Biceps tendonitis occurs when acute episodes of overuse takes places. It can also develop when chronic micro-damage from repetitive overhead activities take place, or through degenerative changes in the shoulder joint. Tendonitis occurs when the long head of the biceps muscle becomes irritated. Symptoms associated with this condition include pain and tenderness in the front of the upper arm. If biceps tendonitis causes extreme pain and shoulder disability with no response to non-surgical biceps tendonitis treatment, a biceps tenodesis may be recommended by Dr. Jeff Padalecki, Austin, Texas orthopedic shoulder surgeon.
Dr. Padalecki will often try and treat biceps tendonitis through conservative measures first, which usually involves rest, ice, anti-inflammatory medications, and therapy. However, if biceps tendonitis causes extreme pain and disability without response to initial treatment, surgical intervention may be the next best step.
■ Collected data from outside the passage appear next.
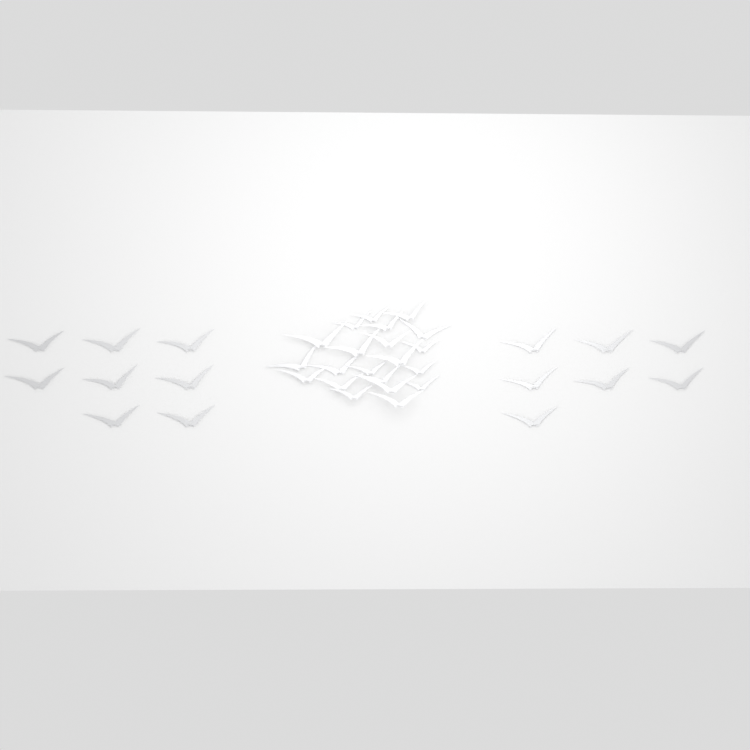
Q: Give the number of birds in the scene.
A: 36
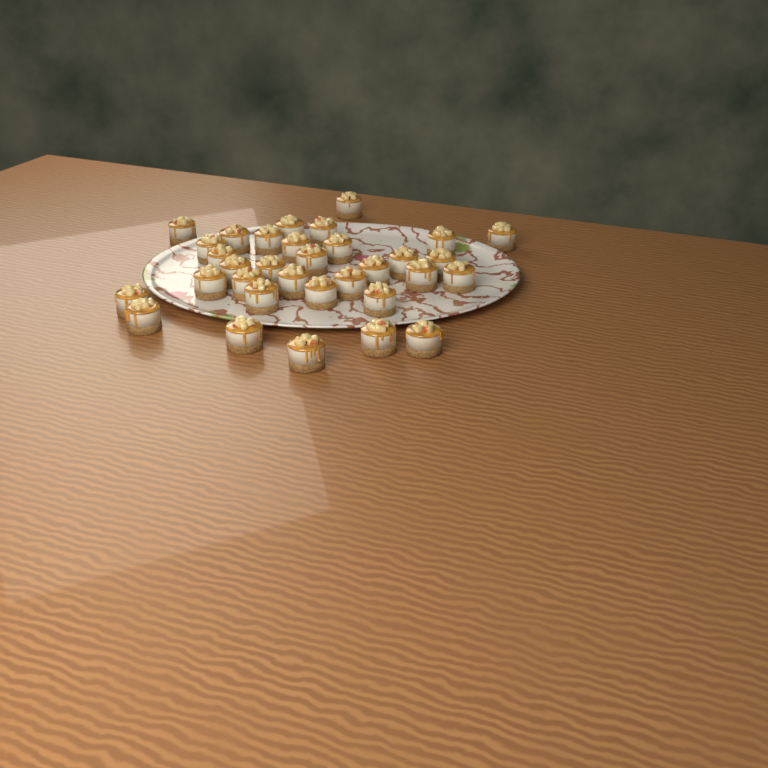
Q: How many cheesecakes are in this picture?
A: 33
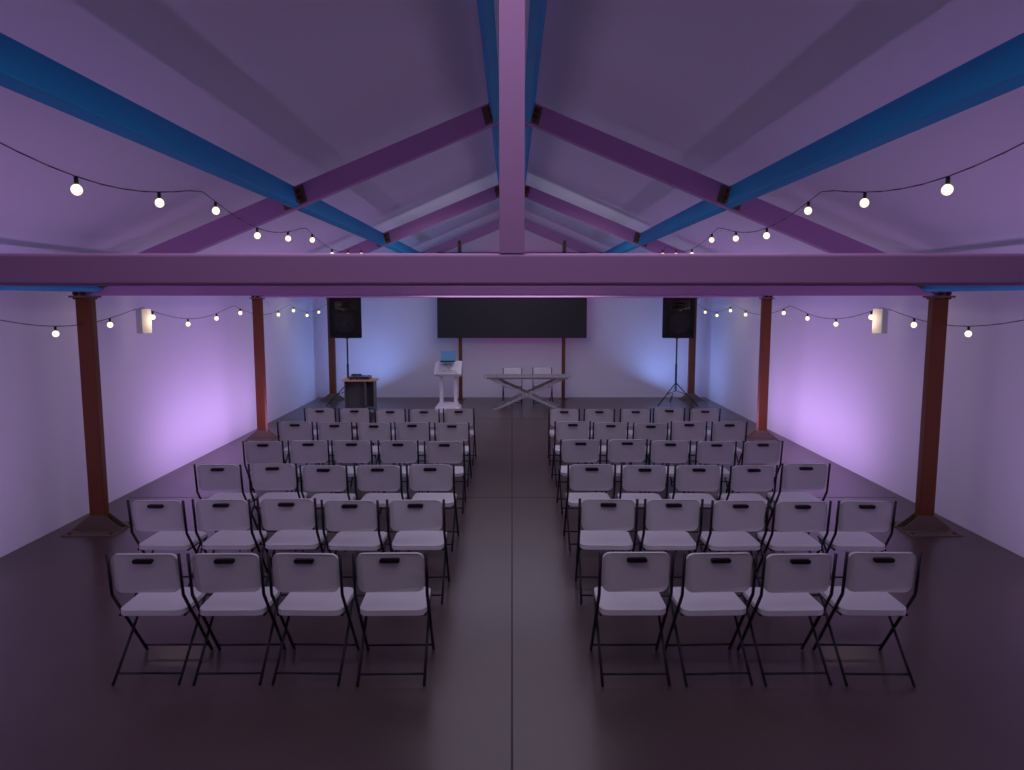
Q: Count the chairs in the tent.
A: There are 60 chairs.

How to Perform a Biceps Tenodesis
If surgery is required, Dr. Padalecki will most likely perform a biceps tenodesis which is performed arthroscopically. During this operation, a release of the tendon from its attachment inside the shoulder joint takes place, and it is reattached to the upper arm. The actual release of the tendon is known as a tenotomy. During the arthroscopic approach, Dr. Padalecki will make small incisions and use tiny instruments including an arthroscopic camera. The tenodesis is performed through a small incision near the front part of the armpit. Patients can have chronic pain in the front of their arm from biceps tendonitis. After this tendon is reattached away from the area of previous pain through tenodesis, most patients will feel great relief.
Dr. Padalecki will prescribe a full rehabilitation program for each patient following surgery. Each case may be slightly different, but the ultimate goal is to regain strength and range of motion. Depending on the severity of the injury and surgical case, range of motion can usually begin shortly after surgery and a full recovery can be anticipated at approximately 3 months.